Similarly, petitioner here was convicted of drunkenness, a continuous and intentional crime, and thereafter charged with the nonintentional crime of criminal negligence. Both offenses occurred during the same night, but not necessarily during a continuous and uninterrupted course of conduct. The case is fundamentally indistinguishable from Reiland and in one respect falls more obviously outside the scope of § 609.035 than did that case: Driving a vehicle is in no way necessary to the offense of drunkenness, but was a necessary element of both offenses in Reiland. Even more clearly here than in that case, we cannot be sure at what point in time the drunkenness offense occurred, since it was a continuing violation whether petitioner was driving or not. Petitioner was quite likely intoxicated at the time he was involved in the fatal automobile accident. However, the multiple offenses charged as a result of those two facts, in our view, did not “arise out of a continuous and uninterrupted course of conduct, manifesting an indivisible state of mind or coincident errors of judgment.” Petitioner’s state of mind and judgment with regard to the admitted offense and the alleged offense were not indivisibly connected. Rather, the two charges are independent of each other except for the approximate unity of time and the possible effect of petitioner’s drinking on the quality of his driving. Such a connection is not sufficient to qualify petitioner in this case for the protections afforded by § 609.035. A contrary conclusion would not advance the statutory purpose. Permitting the prosecution of petitioner for criminal negligence does not exaggerate the criminality of his conduct; the state is not trying to “pile on,” or serialize a prosecution, or repeatedly prosecute in order to get the sort of punishment it deems appropriate.

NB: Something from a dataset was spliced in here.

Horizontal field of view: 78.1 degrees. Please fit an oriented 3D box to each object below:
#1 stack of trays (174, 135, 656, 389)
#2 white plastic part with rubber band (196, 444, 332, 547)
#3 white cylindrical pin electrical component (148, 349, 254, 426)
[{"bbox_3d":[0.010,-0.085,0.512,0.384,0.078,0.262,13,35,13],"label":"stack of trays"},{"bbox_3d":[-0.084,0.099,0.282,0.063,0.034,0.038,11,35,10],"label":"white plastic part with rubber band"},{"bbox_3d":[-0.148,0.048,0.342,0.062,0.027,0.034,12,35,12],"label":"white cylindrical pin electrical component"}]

Neither would the conviction of petitioner for criminal negligence, if he is guilty of that crime, result in punishment disproportionate to the culpability of defendant for his misconduct considered in its entirety.

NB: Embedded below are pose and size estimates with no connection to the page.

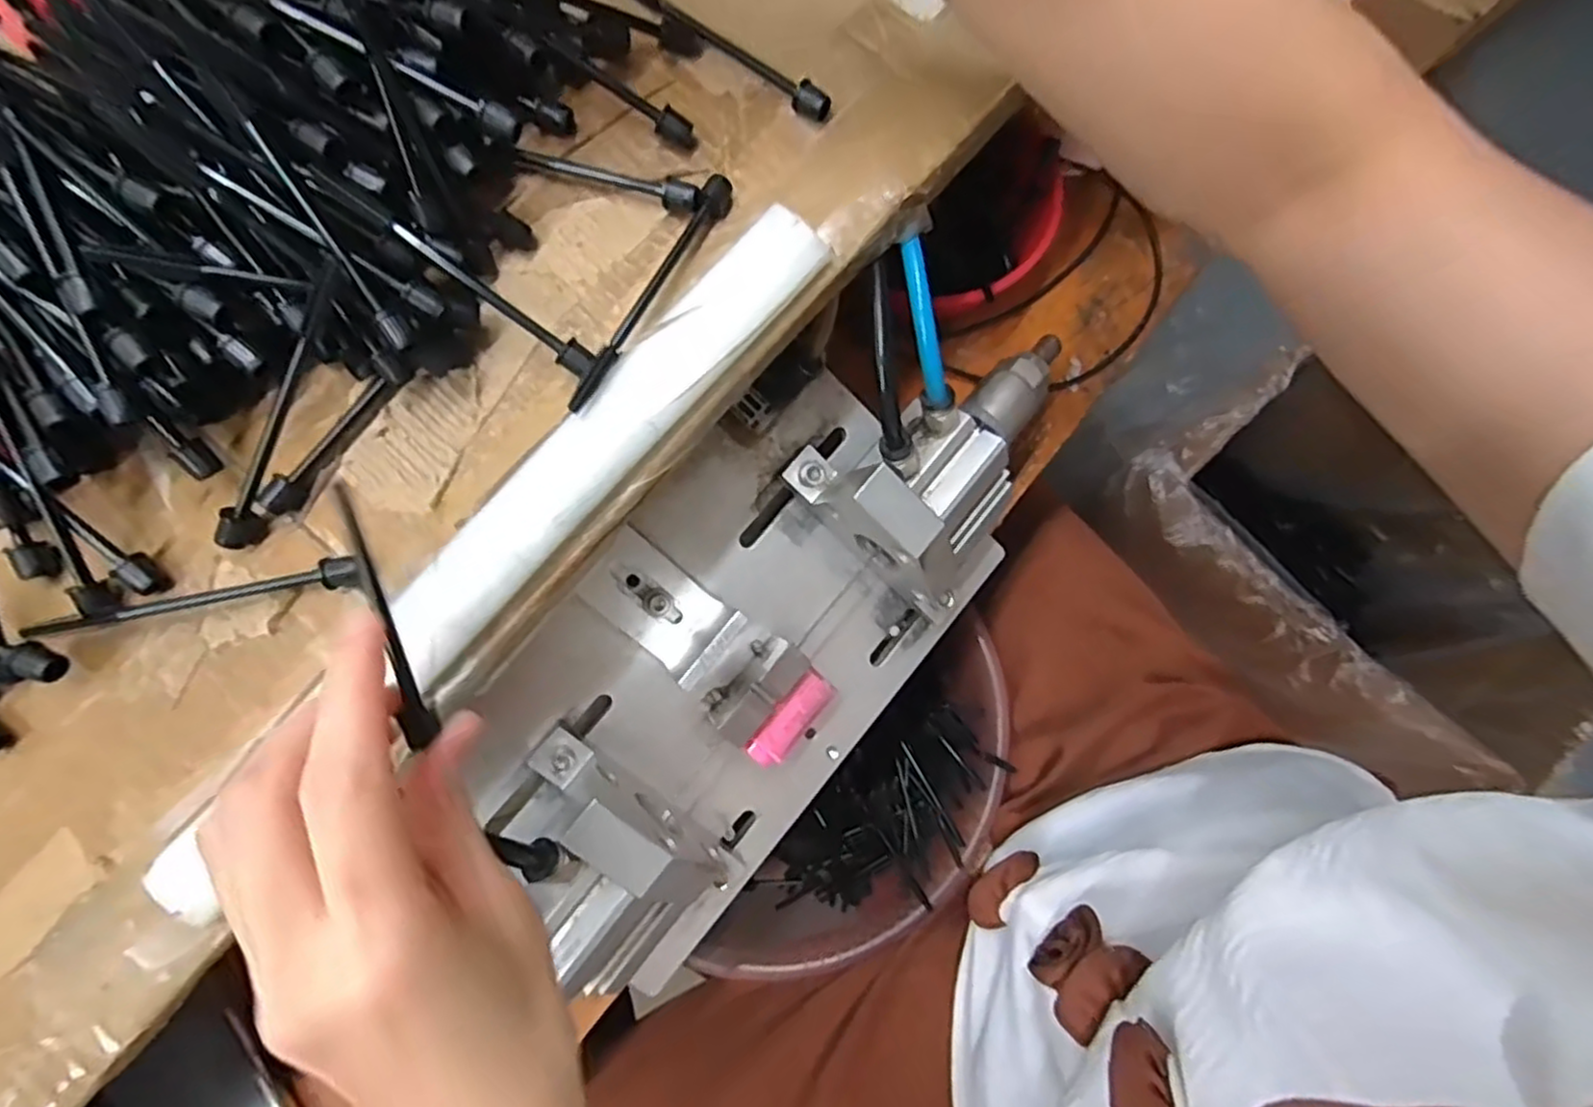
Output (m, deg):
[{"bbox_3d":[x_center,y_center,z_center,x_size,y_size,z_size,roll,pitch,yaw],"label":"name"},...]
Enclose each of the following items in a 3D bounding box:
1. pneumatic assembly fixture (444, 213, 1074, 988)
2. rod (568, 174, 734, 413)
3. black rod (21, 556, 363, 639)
[{"bbox_3d":[-0.006,0.022,0.314,0.135,0.109,0.324,39,81,8],"label":"pneumatic assembly fixture"},{"bbox_3d":[-0.051,-0.090,0.245,0.010,0.011,0.099,30,80,6],"label":"rod"},{"bbox_3d":[-0.195,0.014,0.233,0.100,0.011,0.010,-10,78,-1],"label":"black rod"}]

Petitioner also contends that the affidavit of probable cause for issuance of the complaint and warrant charging him with criminal negligence was insufficient. We need not decide that issue since the state in its brief now concedes that the affidavit is insufficient, and petitioner’s motion to dismiss on this ground should be granted.

Writ discharged. 
      
       Minn. St. 609.21, apparently the provision under which petitioner here as well as the defendant in Reiland was charged, provides: “Whoever operates a vehicle * * * in a grossly negligent manner and thereby causes the death of a human being not constituting murder or manslaughter is guilty of criminal negligence in the operation of a vehicle resulting in death and may be sentenced to imprisonment for not more than five years or to payment.of a fine of not more than $5,000, or both.”